Samsung Electronics has held the top position in the global television market for twenty consecutive years, with market research firm Omdia recording the company’s share of worldwide TV sales at 29.1 percent in 2025, the highest of any single manufacturer.
The milestone marks an unbroken run dating back to 2006, when Samsung first claimed the leading position on the strength of its design-led Bordeaux television, a product that signalled an early shift toward treating the living room screen as a considered aesthetic object rather than purely a functional appliance.
The two decades since have tracked closely with the broader transformation of what a television actually is, with Samsung’s product timeline reflecting each major inflection point across the category’s shift from flat panel to connected platform to AI-driven display system.
The company accelerated the industry’s move toward LED backlighting in 2009 at a point when plasma still competed for premium market share, and followed that with Smart TV integration in 2011 as streaming began its displacement of broadcast and physical media consumption.
How Samsung’s portfolio has evolved
Samsung’s launch of its QLED TVs in 2017 brought quantum dot technology into mainstream perception, while The Frame repositioned the television as a lifestyle orientated, wall-mounted digital art, a format that has since generated its own recognisable footprint in the industry.

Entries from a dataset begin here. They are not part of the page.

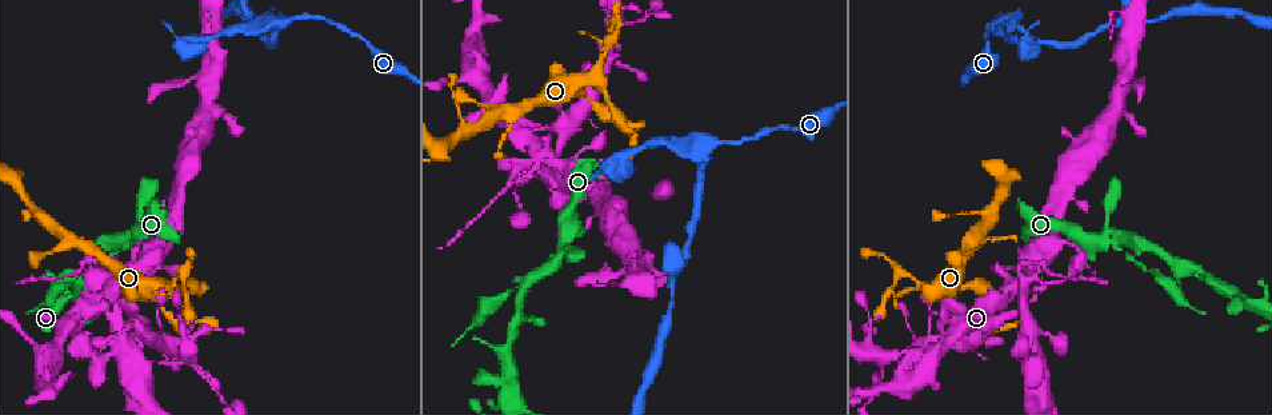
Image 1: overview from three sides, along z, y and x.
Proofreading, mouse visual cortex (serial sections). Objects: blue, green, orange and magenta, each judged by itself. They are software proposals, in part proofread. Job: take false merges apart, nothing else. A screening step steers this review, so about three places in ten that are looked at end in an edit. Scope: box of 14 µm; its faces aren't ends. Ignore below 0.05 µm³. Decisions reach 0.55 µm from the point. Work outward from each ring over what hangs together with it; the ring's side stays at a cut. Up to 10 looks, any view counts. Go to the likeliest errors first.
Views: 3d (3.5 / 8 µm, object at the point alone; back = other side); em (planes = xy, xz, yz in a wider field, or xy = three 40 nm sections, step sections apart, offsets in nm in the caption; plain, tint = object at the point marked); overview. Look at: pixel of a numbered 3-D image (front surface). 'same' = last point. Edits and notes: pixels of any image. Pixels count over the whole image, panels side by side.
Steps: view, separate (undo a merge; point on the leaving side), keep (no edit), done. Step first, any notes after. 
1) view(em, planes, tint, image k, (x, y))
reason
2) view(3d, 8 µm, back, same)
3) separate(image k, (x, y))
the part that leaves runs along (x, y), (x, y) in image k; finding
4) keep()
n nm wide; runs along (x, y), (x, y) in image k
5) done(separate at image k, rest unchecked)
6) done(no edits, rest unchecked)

view(3d, 8 µm, back, image 1, (279, 23))

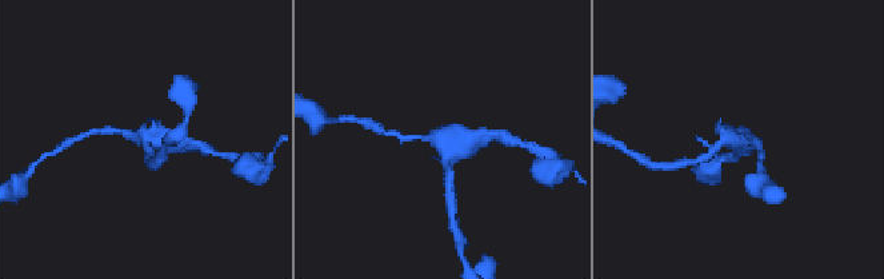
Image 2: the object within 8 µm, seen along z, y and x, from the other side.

The introduction of Micro LED in 2020 extended Samsung’s presence into ultra-large self-emissive display technology, a segment where brightness, contrast uniformity and pixel-level control represent, though Micro LED has struggled to make it into homes considering its expense.
Image Credit (Trusted Reviews)
Samsung’s current portfolio continues across Neo QLED, OLED and a new Micro RGB range, with AI-driven processing now applied to picture optimisation, sound and personalisation across Samsung’s premium and more affordable models.

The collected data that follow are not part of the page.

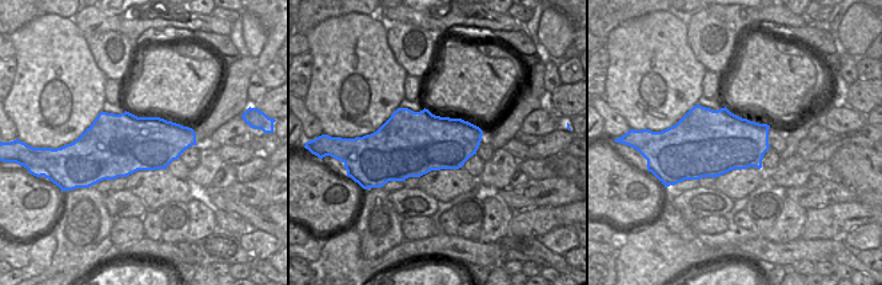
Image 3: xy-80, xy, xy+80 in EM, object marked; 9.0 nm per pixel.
keep()
runs along (408, 138), (443, 143), (450, 176) in image 2; all the same cell

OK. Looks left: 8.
view(3d, 3.5 µm, image 1, (561, 254))
two arms at a narrow angle

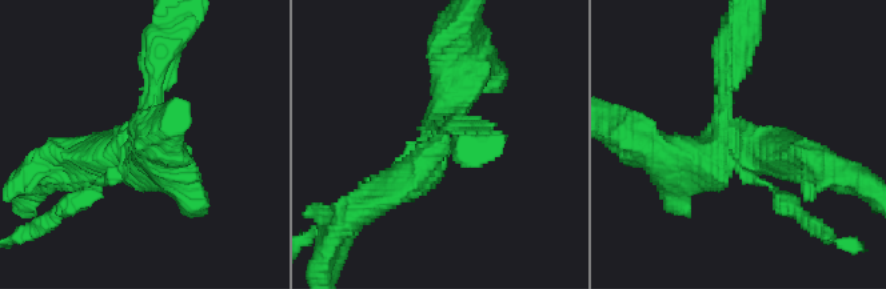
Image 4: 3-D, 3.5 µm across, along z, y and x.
view(em, xy, step 5, tint, image 4, (131, 162))
now the EM

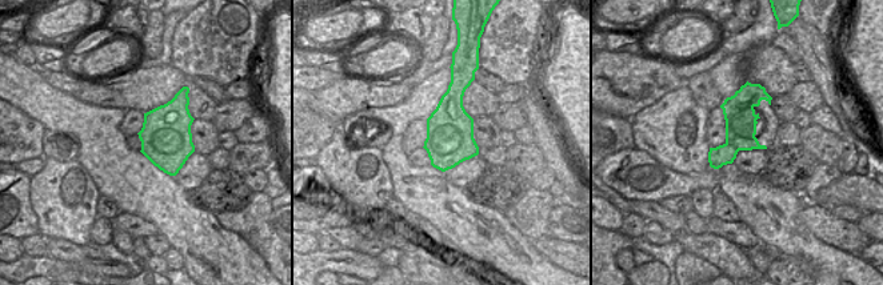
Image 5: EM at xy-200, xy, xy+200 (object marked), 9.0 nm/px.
view(em, xy, step 1, tint, same)
cut it another way

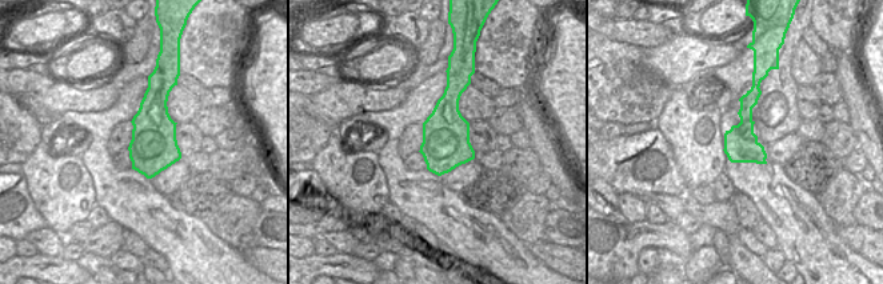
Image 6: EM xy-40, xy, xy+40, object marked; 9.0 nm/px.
separate(image 4, (82, 200))
4 arms; the part that leaves runs along (118, 176), (40, 225) in image 4; two cells meet here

SW Yong, President of Samsung’s Visual Display division, attributed the sustained leadership to consumer trust built through consistent engineering investment rather than short-term market positioning.
Samsung has not announced specific pricing or availability details for its 2026 television lineup beyond what has already been confirmed through earlier product launches.
Opinion
Samsung celebrates its second decade at the top of the TV pile, but the question is can it hold onto that position for another year?

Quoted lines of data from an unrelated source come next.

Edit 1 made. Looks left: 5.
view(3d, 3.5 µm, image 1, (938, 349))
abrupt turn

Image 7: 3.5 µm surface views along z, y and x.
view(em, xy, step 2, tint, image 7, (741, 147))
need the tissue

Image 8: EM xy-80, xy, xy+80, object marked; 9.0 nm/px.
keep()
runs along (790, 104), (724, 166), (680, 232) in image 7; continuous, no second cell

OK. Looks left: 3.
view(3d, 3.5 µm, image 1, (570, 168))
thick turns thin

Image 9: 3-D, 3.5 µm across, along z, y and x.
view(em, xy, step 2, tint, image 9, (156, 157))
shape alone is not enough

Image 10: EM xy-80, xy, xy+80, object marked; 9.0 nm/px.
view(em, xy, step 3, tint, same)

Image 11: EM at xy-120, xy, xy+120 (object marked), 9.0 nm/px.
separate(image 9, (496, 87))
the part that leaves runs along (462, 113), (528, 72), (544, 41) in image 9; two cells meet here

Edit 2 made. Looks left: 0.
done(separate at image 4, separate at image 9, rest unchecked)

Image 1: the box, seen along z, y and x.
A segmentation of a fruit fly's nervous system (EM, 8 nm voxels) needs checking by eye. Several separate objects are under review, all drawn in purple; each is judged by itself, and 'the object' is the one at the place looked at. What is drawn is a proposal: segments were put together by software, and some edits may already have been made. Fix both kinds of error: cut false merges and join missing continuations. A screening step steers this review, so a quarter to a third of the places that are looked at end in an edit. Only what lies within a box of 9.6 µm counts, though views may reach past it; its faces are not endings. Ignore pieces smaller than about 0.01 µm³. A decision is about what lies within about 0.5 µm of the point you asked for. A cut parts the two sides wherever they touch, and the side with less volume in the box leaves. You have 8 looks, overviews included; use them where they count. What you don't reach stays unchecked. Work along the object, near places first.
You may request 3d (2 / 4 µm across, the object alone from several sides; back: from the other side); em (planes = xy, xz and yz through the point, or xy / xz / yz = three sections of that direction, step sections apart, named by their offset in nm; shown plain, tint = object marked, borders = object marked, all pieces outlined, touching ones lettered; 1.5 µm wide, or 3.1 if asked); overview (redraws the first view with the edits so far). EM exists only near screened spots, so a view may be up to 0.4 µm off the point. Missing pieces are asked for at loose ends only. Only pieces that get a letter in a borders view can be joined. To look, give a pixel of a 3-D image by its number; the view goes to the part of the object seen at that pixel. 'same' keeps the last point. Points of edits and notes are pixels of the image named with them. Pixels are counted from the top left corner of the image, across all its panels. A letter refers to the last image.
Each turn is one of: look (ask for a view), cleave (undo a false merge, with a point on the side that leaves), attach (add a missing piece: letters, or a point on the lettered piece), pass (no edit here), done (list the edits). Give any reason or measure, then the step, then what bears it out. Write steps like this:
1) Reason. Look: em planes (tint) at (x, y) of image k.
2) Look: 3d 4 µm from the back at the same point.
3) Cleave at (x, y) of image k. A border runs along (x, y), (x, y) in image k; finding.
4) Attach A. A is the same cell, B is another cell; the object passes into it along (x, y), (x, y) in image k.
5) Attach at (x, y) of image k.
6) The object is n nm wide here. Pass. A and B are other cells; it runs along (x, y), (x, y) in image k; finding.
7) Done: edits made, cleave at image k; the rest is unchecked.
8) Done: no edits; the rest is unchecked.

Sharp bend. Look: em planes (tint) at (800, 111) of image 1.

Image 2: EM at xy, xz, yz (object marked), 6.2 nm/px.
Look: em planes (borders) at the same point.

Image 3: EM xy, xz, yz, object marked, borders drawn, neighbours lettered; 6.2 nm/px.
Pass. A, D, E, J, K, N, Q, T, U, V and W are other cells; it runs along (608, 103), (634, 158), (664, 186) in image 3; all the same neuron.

With TCL selling more TVs in the latter part of 2025 than Samsung, and closing the gap in market share; plus Hisense’s growing presence in large-screen sizes, Samsung is increasingly facing competition from rivals who are undercutting them when it comes to price.
It did score a victory in the German courts with regards to whether TCL’s QLED TVs were legitimately QLED, but that alone is not enough to stop TCL chasing down Samsung to be the top dog in the TV market.